10 tests covering the public surface, all using mocked Claude and Notion clients (no real API calls in tests):

Test Verifies
test_expand_query_returns_variants LLM mock returns variant list including original; expansion produces 3-5 unique strings
test_search_unions_and_dedupes Two variants returning overlapping pages produce deduped candidate set
test_rerank_orders_by_relevance Mock rerank returns scores; output sorted score-descending
test_no_rerank_returns_raw --no-rerank skips LLM, returns Notion's native order, no relevance scores
test_no_expand_uses_single_query --no-expand calls Notion once with original query, no LLM expansion
test_json_output_parseable --json emits valid JSON conforming to the schema in Section 5
test_cache_hit_on_repeat Second identical query skips LLM; cache file exists
test_cache_miss_on_different_candidates Different candidate set hashes different → fresh rerank
test_property_filter_applied --filter JSON passed to data_sources.query verbatim
test_database_scope_constrains --databases causes per-DB queries instead of workspace search

Tests live in test_notion_search.py.
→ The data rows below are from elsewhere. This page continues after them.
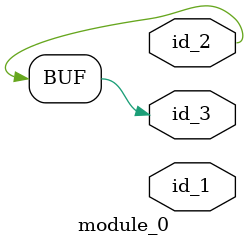
<source format=v>
module module_0 (
    id_1,
    id_2,
    id_3
);
  output id_3;
  output id_2;
  output id_1;
  assign id_2 = id_3;
endmodule

</source>
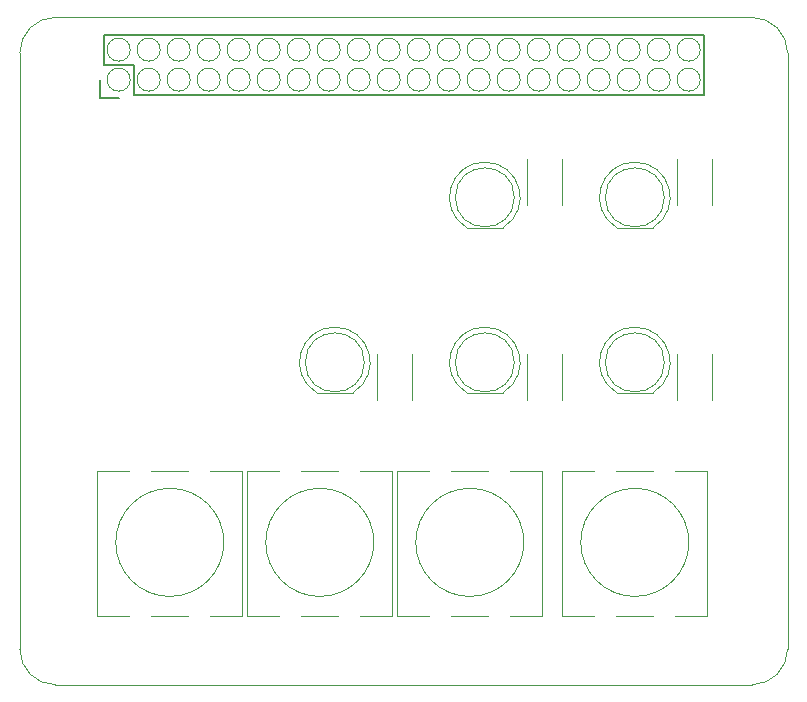
<source format=gbr>
%TF.GenerationSoftware,KiCad,Pcbnew,4.0.7*%
%TF.CreationDate,2018-01-22T14:26:12+01:00*%
%TF.ProjectId,RPi_Hat,5250695F4861742E6B696361645F7063,rev?*%
%TF.FileFunction,Legend,Top*%
%FSLAX46Y46*%
G04 Gerber Fmt 4.6, Leading zero omitted, Abs format (unit mm)*
G04 Created by KiCad (PCBNEW 4.0.7) date 01/22/18 14:26:12*
%MOMM*%
%LPD*%
G01*
G04 APERTURE LIST*
%ADD10C,0.050000*%
%ADD11C,0.100000*%
%ADD12C,0.150000*%
%ADD13C,0.120000*%
G04 APERTURE END LIST*
D10*
D11*
X55070000Y-48260000D02*
X114070000Y-48260000D01*
X117070000Y-51260000D02*
G75*
G03X114070000Y-48260000I-3000000J0D01*
G01*
X55070000Y-48260000D02*
G75*
G03X52070000Y-51260000I0J-3000000D01*
G01*
X117070000Y-51260000D02*
X117070000Y-101760000D01*
X52070000Y-93980000D02*
X52070000Y-63500000D01*
X114070000Y-104760000D02*
G75*
G03X117070000Y-101760000I0J3000000D01*
G01*
X52070000Y-101760000D02*
G75*
G03X55070000Y-104760000I3000000J0D01*
G01*
X52070000Y-86260000D02*
X52070000Y-101760000D01*
X52070000Y-51260000D02*
X52070000Y-67260000D01*
X55070000Y-104760000D02*
X114070000Y-104760000D01*
D12*
X109970000Y-49720000D02*
X59170000Y-49720000D01*
X61710000Y-54800000D02*
X109970000Y-54800000D01*
X109970000Y-49720000D02*
X109970000Y-54800000D01*
X59170000Y-49720000D02*
X59170000Y-52260000D01*
X58890000Y-53530000D02*
X58890000Y-55080000D01*
X59170000Y-52260000D02*
X61710000Y-52260000D01*
X61710000Y-52260000D02*
X61710000Y-54800000D01*
X58890000Y-55080000D02*
X60440000Y-55080000D01*
D13*
X104140462Y-60510000D02*
G75*
G03X102595170Y-66060000I-462J-2990000D01*
G01*
X104139538Y-60510000D02*
G75*
G02X105684830Y-66060000I462J-2990000D01*
G01*
X106640000Y-63500000D02*
G75*
G03X106640000Y-63500000I-2500000J0D01*
G01*
X102595000Y-66060000D02*
X105685000Y-66060000D01*
X91440462Y-60510000D02*
G75*
G03X89895170Y-66060000I-462J-2990000D01*
G01*
X91439538Y-60510000D02*
G75*
G02X92984830Y-66060000I462J-2990000D01*
G01*
X93940000Y-63500000D02*
G75*
G03X93940000Y-63500000I-2500000J0D01*
G01*
X89895000Y-66060000D02*
X92985000Y-66060000D01*
X104140462Y-74480000D02*
G75*
G03X102595170Y-80030000I-462J-2990000D01*
G01*
X104139538Y-74480000D02*
G75*
G02X105684830Y-80030000I462J-2990000D01*
G01*
X106640000Y-77470000D02*
G75*
G03X106640000Y-77470000I-2500000J0D01*
G01*
X102595000Y-80030000D02*
X105685000Y-80030000D01*
X91440462Y-74480000D02*
G75*
G03X89895170Y-80030000I-462J-2990000D01*
G01*
X91439538Y-74480000D02*
G75*
G02X92984830Y-80030000I462J-2990000D01*
G01*
X93940000Y-77470000D02*
G75*
G03X93940000Y-77470000I-2500000J0D01*
G01*
X89895000Y-80030000D02*
X92985000Y-80030000D01*
X78740462Y-74480000D02*
G75*
G03X77195170Y-80030000I-462J-2990000D01*
G01*
X78739538Y-74480000D02*
G75*
G02X80284830Y-80030000I462J-2990000D01*
G01*
X81240000Y-77470000D02*
G75*
G03X81240000Y-77470000I-2500000J0D01*
G01*
X77195000Y-80030000D02*
X80285000Y-80030000D01*
X107740000Y-64180000D02*
X107740000Y-60280000D01*
X110700000Y-60280000D02*
X110700000Y-64180000D01*
X95040000Y-64180000D02*
X95040000Y-60280000D01*
X98000000Y-60280000D02*
X98000000Y-64180000D01*
X110700000Y-76790000D02*
X110700000Y-80690000D01*
X107740000Y-80690000D02*
X107740000Y-76790000D01*
X98000000Y-76790000D02*
X98000000Y-80690000D01*
X95040000Y-80690000D02*
X95040000Y-76790000D01*
X85300000Y-76790000D02*
X85300000Y-80690000D01*
X82340000Y-80690000D02*
X82340000Y-76790000D01*
X97950000Y-98960000D02*
X97950000Y-86660000D01*
X102530000Y-86660000D02*
X105670000Y-86660000D01*
X110250000Y-86660000D02*
X110250000Y-98960000D01*
X100670000Y-98960000D02*
X97950000Y-98960000D01*
X108719050Y-92710000D02*
G75*
G03X108719050Y-92710000I-4579050J0D01*
G01*
X110250000Y-98960000D02*
X107530000Y-98960000D01*
X105670000Y-98960000D02*
X102530000Y-98960000D01*
X107530000Y-86660000D02*
X110250000Y-86660000D01*
X97950000Y-86660000D02*
X100670000Y-86660000D01*
X83980000Y-98960000D02*
X83980000Y-86660000D01*
X88560000Y-86660000D02*
X91700000Y-86660000D01*
X96280000Y-86660000D02*
X96280000Y-98960000D01*
X86700000Y-98960000D02*
X83980000Y-98960000D01*
X94749050Y-92710000D02*
G75*
G03X94749050Y-92710000I-4579050J0D01*
G01*
X96280000Y-98960000D02*
X93560000Y-98960000D01*
X91700000Y-98960000D02*
X88560000Y-98960000D01*
X93560000Y-86660000D02*
X96280000Y-86660000D01*
X83980000Y-86660000D02*
X86700000Y-86660000D01*
X71280000Y-98960000D02*
X71280000Y-86660000D01*
X75860000Y-86660000D02*
X79000000Y-86660000D01*
X83580000Y-86660000D02*
X83580000Y-98960000D01*
X74000000Y-98960000D02*
X71280000Y-98960000D01*
X82049050Y-92710000D02*
G75*
G03X82049050Y-92710000I-4579050J0D01*
G01*
X83580000Y-98960000D02*
X80860000Y-98960000D01*
X79000000Y-98960000D02*
X75860000Y-98960000D01*
X80860000Y-86660000D02*
X83580000Y-86660000D01*
X71280000Y-86660000D02*
X74000000Y-86660000D01*
X58580000Y-98960000D02*
X58580000Y-86660000D01*
X63160000Y-86660000D02*
X66300000Y-86660000D01*
X70880000Y-86660000D02*
X70880000Y-98960000D01*
X61300000Y-98960000D02*
X58580000Y-98960000D01*
X69349050Y-92710000D02*
G75*
G03X69349050Y-92710000I-4579050J0D01*
G01*
X70880000Y-98960000D02*
X68160000Y-98960000D01*
X66300000Y-98960000D02*
X63160000Y-98960000D01*
X68160000Y-86660000D02*
X70880000Y-86660000D01*
X58580000Y-86660000D02*
X61300000Y-86660000D01*
D10*
X60440000Y-54505000D02*
X60440000Y-54505000D01*
X60440000Y-52555000D02*
X60440000Y-52555000D01*
X60440000Y-54505000D02*
G75*
G03X60440000Y-52555000I0J975000D01*
G01*
X60440000Y-52555000D02*
G75*
G03X60440000Y-54505000I0J-975000D01*
G01*
X60440000Y-51965000D02*
X60440000Y-51965000D01*
X60440000Y-50015000D02*
X60440000Y-50015000D01*
X60440000Y-51965000D02*
G75*
G03X60440000Y-50015000I0J975000D01*
G01*
X60440000Y-50015000D02*
G75*
G03X60440000Y-51965000I0J-975000D01*
G01*
X62980000Y-54505000D02*
X62980000Y-54505000D01*
X62980000Y-52555000D02*
X62980000Y-52555000D01*
X62980000Y-54505000D02*
G75*
G03X62980000Y-52555000I0J975000D01*
G01*
X62980000Y-52555000D02*
G75*
G03X62980000Y-54505000I0J-975000D01*
G01*
X62980000Y-51965000D02*
X62980000Y-51965000D01*
X62980000Y-50015000D02*
X62980000Y-50015000D01*
X62980000Y-51965000D02*
G75*
G03X62980000Y-50015000I0J975000D01*
G01*
X62980000Y-50015000D02*
G75*
G03X62980000Y-51965000I0J-975000D01*
G01*
X65520000Y-54505000D02*
X65520000Y-54505000D01*
X65520000Y-52555000D02*
X65520000Y-52555000D01*
X65520000Y-54505000D02*
G75*
G03X65520000Y-52555000I0J975000D01*
G01*
X65520000Y-52555000D02*
G75*
G03X65520000Y-54505000I0J-975000D01*
G01*
X65520000Y-51965000D02*
X65520000Y-51965000D01*
X65520000Y-50015000D02*
X65520000Y-50015000D01*
X65520000Y-51965000D02*
G75*
G03X65520000Y-50015000I0J975000D01*
G01*
X65520000Y-50015000D02*
G75*
G03X65520000Y-51965000I0J-975000D01*
G01*
X68060000Y-54505000D02*
X68060000Y-54505000D01*
X68060000Y-52555000D02*
X68060000Y-52555000D01*
X68060000Y-54505000D02*
G75*
G03X68060000Y-52555000I0J975000D01*
G01*
X68060000Y-52555000D02*
G75*
G03X68060000Y-54505000I0J-975000D01*
G01*
X68060000Y-51965000D02*
X68060000Y-51965000D01*
X68060000Y-50015000D02*
X68060000Y-50015000D01*
X68060000Y-51965000D02*
G75*
G03X68060000Y-50015000I0J975000D01*
G01*
X68060000Y-50015000D02*
G75*
G03X68060000Y-51965000I0J-975000D01*
G01*
X70600000Y-54505000D02*
X70600000Y-54505000D01*
X70600000Y-52555000D02*
X70600000Y-52555000D01*
X70600000Y-54505000D02*
G75*
G03X70600000Y-52555000I0J975000D01*
G01*
X70600000Y-52555000D02*
G75*
G03X70600000Y-54505000I0J-975000D01*
G01*
X70600000Y-51965000D02*
X70600000Y-51965000D01*
X70600000Y-50015000D02*
X70600000Y-50015000D01*
X70600000Y-51965000D02*
G75*
G03X70600000Y-50015000I0J975000D01*
G01*
X70600000Y-50015000D02*
G75*
G03X70600000Y-51965000I0J-975000D01*
G01*
X73140000Y-54505000D02*
X73140000Y-54505000D01*
X73140000Y-52555000D02*
X73140000Y-52555000D01*
X73140000Y-54505000D02*
G75*
G03X73140000Y-52555000I0J975000D01*
G01*
X73140000Y-52555000D02*
G75*
G03X73140000Y-54505000I0J-975000D01*
G01*
X73140000Y-51965000D02*
X73140000Y-51965000D01*
X73140000Y-50015000D02*
X73140000Y-50015000D01*
X73140000Y-51965000D02*
G75*
G03X73140000Y-50015000I0J975000D01*
G01*
X73140000Y-50015000D02*
G75*
G03X73140000Y-51965000I0J-975000D01*
G01*
X75680000Y-54505000D02*
X75680000Y-54505000D01*
X75680000Y-52555000D02*
X75680000Y-52555000D01*
X75680000Y-54505000D02*
G75*
G03X75680000Y-52555000I0J975000D01*
G01*
X75680000Y-52555000D02*
G75*
G03X75680000Y-54505000I0J-975000D01*
G01*
X75680000Y-51965000D02*
X75680000Y-51965000D01*
X75680000Y-50015000D02*
X75680000Y-50015000D01*
X75680000Y-51965000D02*
G75*
G03X75680000Y-50015000I0J975000D01*
G01*
X75680000Y-50015000D02*
G75*
G03X75680000Y-51965000I0J-975000D01*
G01*
X78220000Y-54505000D02*
X78220000Y-54505000D01*
X78220000Y-52555000D02*
X78220000Y-52555000D01*
X78220000Y-54505000D02*
G75*
G03X78220000Y-52555000I0J975000D01*
G01*
X78220000Y-52555000D02*
G75*
G03X78220000Y-54505000I0J-975000D01*
G01*
X78220000Y-51965000D02*
X78220000Y-51965000D01*
X78220000Y-50015000D02*
X78220000Y-50015000D01*
X78220000Y-51965000D02*
G75*
G03X78220000Y-50015000I0J975000D01*
G01*
X78220000Y-50015000D02*
G75*
G03X78220000Y-51965000I0J-975000D01*
G01*
X80760000Y-54505000D02*
X80760000Y-54505000D01*
X80760000Y-52555000D02*
X80760000Y-52555000D01*
X80760000Y-54505000D02*
G75*
G03X80760000Y-52555000I0J975000D01*
G01*
X80760000Y-52555000D02*
G75*
G03X80760000Y-54505000I0J-975000D01*
G01*
X80760000Y-51965000D02*
X80760000Y-51965000D01*
X80760000Y-50015000D02*
X80760000Y-50015000D01*
X80760000Y-51965000D02*
G75*
G03X80760000Y-50015000I0J975000D01*
G01*
X80760000Y-50015000D02*
G75*
G03X80760000Y-51965000I0J-975000D01*
G01*
X83300000Y-54505000D02*
X83300000Y-54505000D01*
X83300000Y-52555000D02*
X83300000Y-52555000D01*
X83300000Y-54505000D02*
G75*
G03X83300000Y-52555000I0J975000D01*
G01*
X83300000Y-52555000D02*
G75*
G03X83300000Y-54505000I0J-975000D01*
G01*
X83300000Y-51965000D02*
X83300000Y-51965000D01*
X83300000Y-50015000D02*
X83300000Y-50015000D01*
X83300000Y-51965000D02*
G75*
G03X83300000Y-50015000I0J975000D01*
G01*
X83300000Y-50015000D02*
G75*
G03X83300000Y-51965000I0J-975000D01*
G01*
X85840000Y-54505000D02*
X85840000Y-54505000D01*
X85840000Y-52555000D02*
X85840000Y-52555000D01*
X85840000Y-54505000D02*
G75*
G03X85840000Y-52555000I0J975000D01*
G01*
X85840000Y-52555000D02*
G75*
G03X85840000Y-54505000I0J-975000D01*
G01*
X85840000Y-51965000D02*
X85840000Y-51965000D01*
X85840000Y-50015000D02*
X85840000Y-50015000D01*
X85840000Y-51965000D02*
G75*
G03X85840000Y-50015000I0J975000D01*
G01*
X85840000Y-50015000D02*
G75*
G03X85840000Y-51965000I0J-975000D01*
G01*
X88380000Y-54505000D02*
X88380000Y-54505000D01*
X88380000Y-52555000D02*
X88380000Y-52555000D01*
X88380000Y-54505000D02*
G75*
G03X88380000Y-52555000I0J975000D01*
G01*
X88380000Y-52555000D02*
G75*
G03X88380000Y-54505000I0J-975000D01*
G01*
X88380000Y-51965000D02*
X88380000Y-51965000D01*
X88380000Y-50015000D02*
X88380000Y-50015000D01*
X88380000Y-51965000D02*
G75*
G03X88380000Y-50015000I0J975000D01*
G01*
X88380000Y-50015000D02*
G75*
G03X88380000Y-51965000I0J-975000D01*
G01*
X90920000Y-54505000D02*
X90920000Y-54505000D01*
X90920000Y-52555000D02*
X90920000Y-52555000D01*
X90920000Y-54505000D02*
G75*
G03X90920000Y-52555000I0J975000D01*
G01*
X90920000Y-52555000D02*
G75*
G03X90920000Y-54505000I0J-975000D01*
G01*
X90920000Y-51965000D02*
X90920000Y-51965000D01*
X90920000Y-50015000D02*
X90920000Y-50015000D01*
X90920000Y-51965000D02*
G75*
G03X90920000Y-50015000I0J975000D01*
G01*
X90920000Y-50015000D02*
G75*
G03X90920000Y-51965000I0J-975000D01*
G01*
X93460000Y-54505000D02*
X93460000Y-54505000D01*
X93460000Y-52555000D02*
X93460000Y-52555000D01*
X93460000Y-54505000D02*
G75*
G03X93460000Y-52555000I0J975000D01*
G01*
X93460000Y-52555000D02*
G75*
G03X93460000Y-54505000I0J-975000D01*
G01*
X93460000Y-51965000D02*
X93460000Y-51965000D01*
X93460000Y-50015000D02*
X93460000Y-50015000D01*
X93460000Y-51965000D02*
G75*
G03X93460000Y-50015000I0J975000D01*
G01*
X93460000Y-50015000D02*
G75*
G03X93460000Y-51965000I0J-975000D01*
G01*
X96000000Y-54505000D02*
X96000000Y-54505000D01*
X96000000Y-52555000D02*
X96000000Y-52555000D01*
X96000000Y-54505000D02*
G75*
G03X96000000Y-52555000I0J975000D01*
G01*
X96000000Y-52555000D02*
G75*
G03X96000000Y-54505000I0J-975000D01*
G01*
X96000000Y-51965000D02*
X96000000Y-51965000D01*
X96000000Y-50015000D02*
X96000000Y-50015000D01*
X96000000Y-51965000D02*
G75*
G03X96000000Y-50015000I0J975000D01*
G01*
X96000000Y-50015000D02*
G75*
G03X96000000Y-51965000I0J-975000D01*
G01*
X98540000Y-54505000D02*
X98540000Y-54505000D01*
X98540000Y-52555000D02*
X98540000Y-52555000D01*
X98540000Y-54505000D02*
G75*
G03X98540000Y-52555000I0J975000D01*
G01*
X98540000Y-52555000D02*
G75*
G03X98540000Y-54505000I0J-975000D01*
G01*
X98540000Y-51965000D02*
X98540000Y-51965000D01*
X98540000Y-50015000D02*
X98540000Y-50015000D01*
X98540000Y-51965000D02*
G75*
G03X98540000Y-50015000I0J975000D01*
G01*
X98540000Y-50015000D02*
G75*
G03X98540000Y-51965000I0J-975000D01*
G01*
X101080000Y-54505000D02*
X101080000Y-54505000D01*
X101080000Y-52555000D02*
X101080000Y-52555000D01*
X101080000Y-54505000D02*
G75*
G03X101080000Y-52555000I0J975000D01*
G01*
X101080000Y-52555000D02*
G75*
G03X101080000Y-54505000I0J-975000D01*
G01*
X101080000Y-51965000D02*
X101080000Y-51965000D01*
X101080000Y-50015000D02*
X101080000Y-50015000D01*
X101080000Y-51965000D02*
G75*
G03X101080000Y-50015000I0J975000D01*
G01*
X101080000Y-50015000D02*
G75*
G03X101080000Y-51965000I0J-975000D01*
G01*
X103620000Y-54505000D02*
X103620000Y-54505000D01*
X103620000Y-52555000D02*
X103620000Y-52555000D01*
X103620000Y-54505000D02*
G75*
G03X103620000Y-52555000I0J975000D01*
G01*
X103620000Y-52555000D02*
G75*
G03X103620000Y-54505000I0J-975000D01*
G01*
X103620000Y-51965000D02*
X103620000Y-51965000D01*
X103620000Y-50015000D02*
X103620000Y-50015000D01*
X103620000Y-51965000D02*
G75*
G03X103620000Y-50015000I0J975000D01*
G01*
X103620000Y-50015000D02*
G75*
G03X103620000Y-51965000I0J-975000D01*
G01*
X106160000Y-54505000D02*
X106160000Y-54505000D01*
X106160000Y-52555000D02*
X106160000Y-52555000D01*
X106160000Y-54505000D02*
G75*
G03X106160000Y-52555000I0J975000D01*
G01*
X106160000Y-52555000D02*
G75*
G03X106160000Y-54505000I0J-975000D01*
G01*
X106160000Y-51965000D02*
X106160000Y-51965000D01*
X106160000Y-50015000D02*
X106160000Y-50015000D01*
X106160000Y-51965000D02*
G75*
G03X106160000Y-50015000I0J975000D01*
G01*
X106160000Y-50015000D02*
G75*
G03X106160000Y-51965000I0J-975000D01*
G01*
X108700000Y-54505000D02*
X108700000Y-54505000D01*
X108700000Y-52555000D02*
X108700000Y-52555000D01*
X108700000Y-54505000D02*
G75*
G03X108700000Y-52555000I0J975000D01*
G01*
X108700000Y-52555000D02*
G75*
G03X108700000Y-54505000I0J-975000D01*
G01*
X108700000Y-51965000D02*
X108700000Y-51965000D01*
X108700000Y-50015000D02*
X108700000Y-50015000D01*
X108700000Y-51965000D02*
G75*
G03X108700000Y-50015000I0J975000D01*
G01*
X108700000Y-50015000D02*
G75*
G03X108700000Y-51965000I0J-975000D01*
G01*
M02*

</source>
Run via python3 test_notion_search.py (matching the existing test_parser.py convention in 32).


Out-of-scope follow-ups

  • 3b-ii — notion-to-notebooklm push skill: consumes search-output JSON, pushes pages as NotebookLM sources. Separate spec after this ships.
  • Block-level granularity: surface matching blocks within pages. Adds chunking logic and richer rerank prompts. Defer.
  • Aggregation skill: "find pages on X, write a summary page with citations." Builds on this. Future Phase 3 sub-project.
  • Multi-workspace search: requires per-workspace integrations and credential management. Future.

Implementation transition

After user approval, transition to superpowers:writing-plans to break this into bite-sized TDD tasks. Likely shape:

  1. _search_llm.py skeleton (SDK + CLI client abstraction) + unit test
  2. Query expansion module + tests
  3. Search execution module (workspace + per-DB) + tests
  4. Property + excerpt fetch + tests
  5. Rerank module (with prompt + JSON parsing) + tests
  6. Cache layer + tests
  7. CLI assembly (argparse + output formatting) + tests
  8. Slash command + 31's CLAUDE.md update + final integration smoke test

Each step independently testable. Total ~3 days estimated, mirrors Phase 3c's pacing.